N Korean fugitives out of jail in Thailand
BANGKOK, Sep 22 (Reuters) A group of 159 North Korean refugees jailed in Thailand for illegal entry have been released after serving a 30-day sentence and will be allowed to leave the country soon, the United Nations today said.
''They've been moved out of jail and are being processed. We hope that as soon as possible they will be able to leave for a third country,'' UN High Commissioner for Refugees (UNHCR) spokeswoman Kitty McKenzie said.
She did not provide details, although there is little doubt the third country is South Korea, which almost always grants citizenship to asylum seekers from the North and which has lent tacit support to fugitive groups in the past.
The group, 136 adults and 23 children, were arrested in a police raid on a Bangkok house in August after being smuggled out of North Korea and into Thailand via China and eastern Myanmar.

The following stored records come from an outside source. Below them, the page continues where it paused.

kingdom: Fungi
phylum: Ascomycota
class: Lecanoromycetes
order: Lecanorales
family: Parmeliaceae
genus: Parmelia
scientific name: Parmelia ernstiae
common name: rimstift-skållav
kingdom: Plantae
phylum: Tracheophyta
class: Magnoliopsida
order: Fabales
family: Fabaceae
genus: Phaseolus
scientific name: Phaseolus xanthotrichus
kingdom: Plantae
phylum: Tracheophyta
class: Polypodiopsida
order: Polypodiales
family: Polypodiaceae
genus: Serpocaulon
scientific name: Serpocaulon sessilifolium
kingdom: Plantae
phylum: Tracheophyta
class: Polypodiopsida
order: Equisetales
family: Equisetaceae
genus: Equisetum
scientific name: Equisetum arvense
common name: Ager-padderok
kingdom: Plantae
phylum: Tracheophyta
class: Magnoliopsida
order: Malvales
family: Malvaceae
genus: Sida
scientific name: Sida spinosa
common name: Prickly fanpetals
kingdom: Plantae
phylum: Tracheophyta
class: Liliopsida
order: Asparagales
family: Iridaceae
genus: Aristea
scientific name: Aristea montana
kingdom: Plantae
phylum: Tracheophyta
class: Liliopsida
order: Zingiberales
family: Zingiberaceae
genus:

Sixteen others picked up in the same raid were under UNHCR protection and have already departed.
Several organisations run by Christians or human rights activists and former North Korean refugees are known to be at work helping people get to South Korea.
To avoid a crackdown in China, which has deported some fugitives, they are shifting operations to countries such as Thailand and Vietnam.
According to Seoul's Unification Ministry, 1,054 North Koreans made it to the South in the first seven months of 2006 -- an increase of nearly 60 percent over the same period in 2005.